Data entries:

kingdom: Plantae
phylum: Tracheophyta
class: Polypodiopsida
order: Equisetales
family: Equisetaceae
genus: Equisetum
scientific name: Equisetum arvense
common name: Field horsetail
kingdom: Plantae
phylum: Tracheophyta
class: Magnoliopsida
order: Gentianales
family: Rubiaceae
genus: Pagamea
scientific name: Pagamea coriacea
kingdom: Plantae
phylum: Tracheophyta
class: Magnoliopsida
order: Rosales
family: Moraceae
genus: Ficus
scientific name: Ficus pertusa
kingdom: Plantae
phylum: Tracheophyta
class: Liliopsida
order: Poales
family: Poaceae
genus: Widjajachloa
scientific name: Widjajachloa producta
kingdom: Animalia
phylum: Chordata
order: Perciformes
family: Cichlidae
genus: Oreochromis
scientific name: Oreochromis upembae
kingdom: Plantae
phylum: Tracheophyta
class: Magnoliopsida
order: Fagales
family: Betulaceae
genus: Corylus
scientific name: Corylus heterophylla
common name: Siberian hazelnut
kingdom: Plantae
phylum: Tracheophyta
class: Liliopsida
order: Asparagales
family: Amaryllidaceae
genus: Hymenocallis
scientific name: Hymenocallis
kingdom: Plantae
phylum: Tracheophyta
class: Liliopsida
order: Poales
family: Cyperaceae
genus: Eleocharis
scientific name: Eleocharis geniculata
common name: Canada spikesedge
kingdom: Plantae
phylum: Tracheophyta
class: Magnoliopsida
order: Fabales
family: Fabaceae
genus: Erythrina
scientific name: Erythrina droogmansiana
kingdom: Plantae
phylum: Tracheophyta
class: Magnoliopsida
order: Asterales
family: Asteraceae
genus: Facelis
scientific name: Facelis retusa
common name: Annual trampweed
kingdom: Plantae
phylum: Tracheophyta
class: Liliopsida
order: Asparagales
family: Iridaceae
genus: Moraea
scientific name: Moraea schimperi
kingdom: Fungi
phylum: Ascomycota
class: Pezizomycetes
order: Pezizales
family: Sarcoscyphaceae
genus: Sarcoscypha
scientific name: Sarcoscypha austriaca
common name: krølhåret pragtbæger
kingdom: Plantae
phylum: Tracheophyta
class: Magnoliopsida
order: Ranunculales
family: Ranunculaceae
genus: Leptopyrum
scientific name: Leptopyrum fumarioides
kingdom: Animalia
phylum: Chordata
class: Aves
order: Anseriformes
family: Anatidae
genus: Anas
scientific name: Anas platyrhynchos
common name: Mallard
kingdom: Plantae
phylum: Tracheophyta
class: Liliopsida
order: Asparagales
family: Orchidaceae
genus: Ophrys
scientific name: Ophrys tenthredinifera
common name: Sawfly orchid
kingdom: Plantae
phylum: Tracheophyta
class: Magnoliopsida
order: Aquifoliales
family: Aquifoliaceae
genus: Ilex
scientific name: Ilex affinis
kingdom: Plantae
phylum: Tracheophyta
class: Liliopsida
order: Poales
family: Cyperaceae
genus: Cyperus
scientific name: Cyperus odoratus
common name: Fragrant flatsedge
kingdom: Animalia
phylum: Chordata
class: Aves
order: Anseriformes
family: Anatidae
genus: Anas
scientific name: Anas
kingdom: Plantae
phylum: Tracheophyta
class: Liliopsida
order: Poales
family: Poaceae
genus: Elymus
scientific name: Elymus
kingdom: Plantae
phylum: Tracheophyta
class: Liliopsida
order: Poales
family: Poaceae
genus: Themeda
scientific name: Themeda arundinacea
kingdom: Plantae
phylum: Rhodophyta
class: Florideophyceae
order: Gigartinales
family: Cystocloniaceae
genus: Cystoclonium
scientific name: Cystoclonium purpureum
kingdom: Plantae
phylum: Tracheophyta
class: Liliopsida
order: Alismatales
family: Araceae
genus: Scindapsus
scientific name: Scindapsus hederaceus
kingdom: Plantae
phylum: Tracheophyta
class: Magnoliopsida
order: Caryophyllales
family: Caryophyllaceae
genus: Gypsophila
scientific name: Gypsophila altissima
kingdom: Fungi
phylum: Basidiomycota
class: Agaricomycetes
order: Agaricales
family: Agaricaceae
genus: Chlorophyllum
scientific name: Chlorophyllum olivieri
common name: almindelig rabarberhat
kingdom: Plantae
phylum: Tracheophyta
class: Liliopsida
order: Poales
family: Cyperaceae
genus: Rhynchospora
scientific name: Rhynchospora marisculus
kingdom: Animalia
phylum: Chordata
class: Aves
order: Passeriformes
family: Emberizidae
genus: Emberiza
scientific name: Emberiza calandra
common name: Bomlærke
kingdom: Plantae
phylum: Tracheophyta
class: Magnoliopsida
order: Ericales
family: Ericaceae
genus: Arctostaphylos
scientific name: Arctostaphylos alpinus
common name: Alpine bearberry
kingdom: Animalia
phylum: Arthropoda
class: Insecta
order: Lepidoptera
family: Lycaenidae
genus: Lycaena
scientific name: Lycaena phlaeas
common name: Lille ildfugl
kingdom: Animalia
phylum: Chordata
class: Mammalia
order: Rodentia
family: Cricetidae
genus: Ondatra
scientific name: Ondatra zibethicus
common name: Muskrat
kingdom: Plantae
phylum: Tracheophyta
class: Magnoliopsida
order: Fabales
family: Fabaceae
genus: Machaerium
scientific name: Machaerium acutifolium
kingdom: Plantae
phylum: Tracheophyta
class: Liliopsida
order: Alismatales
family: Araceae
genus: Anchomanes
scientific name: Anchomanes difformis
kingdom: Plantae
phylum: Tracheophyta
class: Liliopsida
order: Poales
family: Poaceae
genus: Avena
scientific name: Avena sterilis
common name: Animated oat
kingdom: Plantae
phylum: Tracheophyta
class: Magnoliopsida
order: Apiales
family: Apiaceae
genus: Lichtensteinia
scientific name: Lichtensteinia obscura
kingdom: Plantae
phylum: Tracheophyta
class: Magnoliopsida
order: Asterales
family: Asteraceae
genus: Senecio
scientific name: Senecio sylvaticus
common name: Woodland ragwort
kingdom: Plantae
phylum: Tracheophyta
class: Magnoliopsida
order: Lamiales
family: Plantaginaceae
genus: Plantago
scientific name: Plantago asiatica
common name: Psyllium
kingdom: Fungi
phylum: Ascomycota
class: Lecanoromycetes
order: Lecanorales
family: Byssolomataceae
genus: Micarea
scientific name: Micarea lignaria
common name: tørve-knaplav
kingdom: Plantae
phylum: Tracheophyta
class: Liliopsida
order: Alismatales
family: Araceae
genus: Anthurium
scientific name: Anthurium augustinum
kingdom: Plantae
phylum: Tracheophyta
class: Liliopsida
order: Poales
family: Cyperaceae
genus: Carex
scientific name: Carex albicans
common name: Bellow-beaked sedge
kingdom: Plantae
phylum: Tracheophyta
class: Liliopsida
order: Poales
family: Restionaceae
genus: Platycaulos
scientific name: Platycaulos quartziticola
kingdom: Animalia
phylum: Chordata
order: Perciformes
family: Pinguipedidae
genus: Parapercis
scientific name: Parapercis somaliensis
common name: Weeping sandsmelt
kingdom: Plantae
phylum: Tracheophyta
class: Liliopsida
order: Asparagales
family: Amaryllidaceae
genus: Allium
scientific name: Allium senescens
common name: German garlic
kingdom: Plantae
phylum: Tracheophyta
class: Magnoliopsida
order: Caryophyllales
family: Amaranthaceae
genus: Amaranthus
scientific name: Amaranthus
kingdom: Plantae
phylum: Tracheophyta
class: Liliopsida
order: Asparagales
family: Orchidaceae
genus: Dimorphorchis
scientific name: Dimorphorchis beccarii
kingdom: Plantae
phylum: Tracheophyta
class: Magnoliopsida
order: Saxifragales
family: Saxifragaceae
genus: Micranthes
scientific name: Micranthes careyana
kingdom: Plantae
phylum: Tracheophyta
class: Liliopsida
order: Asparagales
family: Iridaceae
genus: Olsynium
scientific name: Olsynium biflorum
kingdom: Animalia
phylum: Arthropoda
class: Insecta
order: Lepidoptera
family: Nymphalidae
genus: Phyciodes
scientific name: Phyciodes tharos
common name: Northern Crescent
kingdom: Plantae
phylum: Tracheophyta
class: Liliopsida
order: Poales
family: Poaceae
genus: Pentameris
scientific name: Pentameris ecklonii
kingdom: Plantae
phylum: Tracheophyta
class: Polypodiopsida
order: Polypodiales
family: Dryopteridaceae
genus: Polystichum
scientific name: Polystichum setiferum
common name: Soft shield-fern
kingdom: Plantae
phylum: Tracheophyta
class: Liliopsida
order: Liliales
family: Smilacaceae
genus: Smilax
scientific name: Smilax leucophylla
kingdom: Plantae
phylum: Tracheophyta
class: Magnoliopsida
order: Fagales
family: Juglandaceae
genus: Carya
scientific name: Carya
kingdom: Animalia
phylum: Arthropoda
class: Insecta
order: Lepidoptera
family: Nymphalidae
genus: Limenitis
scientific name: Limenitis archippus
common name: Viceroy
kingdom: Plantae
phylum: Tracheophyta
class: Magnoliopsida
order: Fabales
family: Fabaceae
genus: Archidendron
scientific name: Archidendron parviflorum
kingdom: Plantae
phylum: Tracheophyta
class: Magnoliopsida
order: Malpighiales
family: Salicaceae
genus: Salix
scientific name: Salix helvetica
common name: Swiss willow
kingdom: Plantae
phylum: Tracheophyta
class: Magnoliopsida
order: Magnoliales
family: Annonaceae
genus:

Set problem:
Please repeat, word for word, the stretch from the start of the data entries through the line containing "scientific name: Pagamea coriacea", including that line.

Full response:
kingdom: Plantae
phylum: Tracheophyta
class: Polypodiopsida
order: Equisetales
family: Equisetaceae
genus: Equisetum
scientific name: Equisetum arvense
common name: Field horsetail
kingdom: Plantae
phylum: Tracheophyta
class: Magnoliopsida
order: Gentianales
family: Rubiaceae
genus: Pagamea
scientific name: Pagamea coriacea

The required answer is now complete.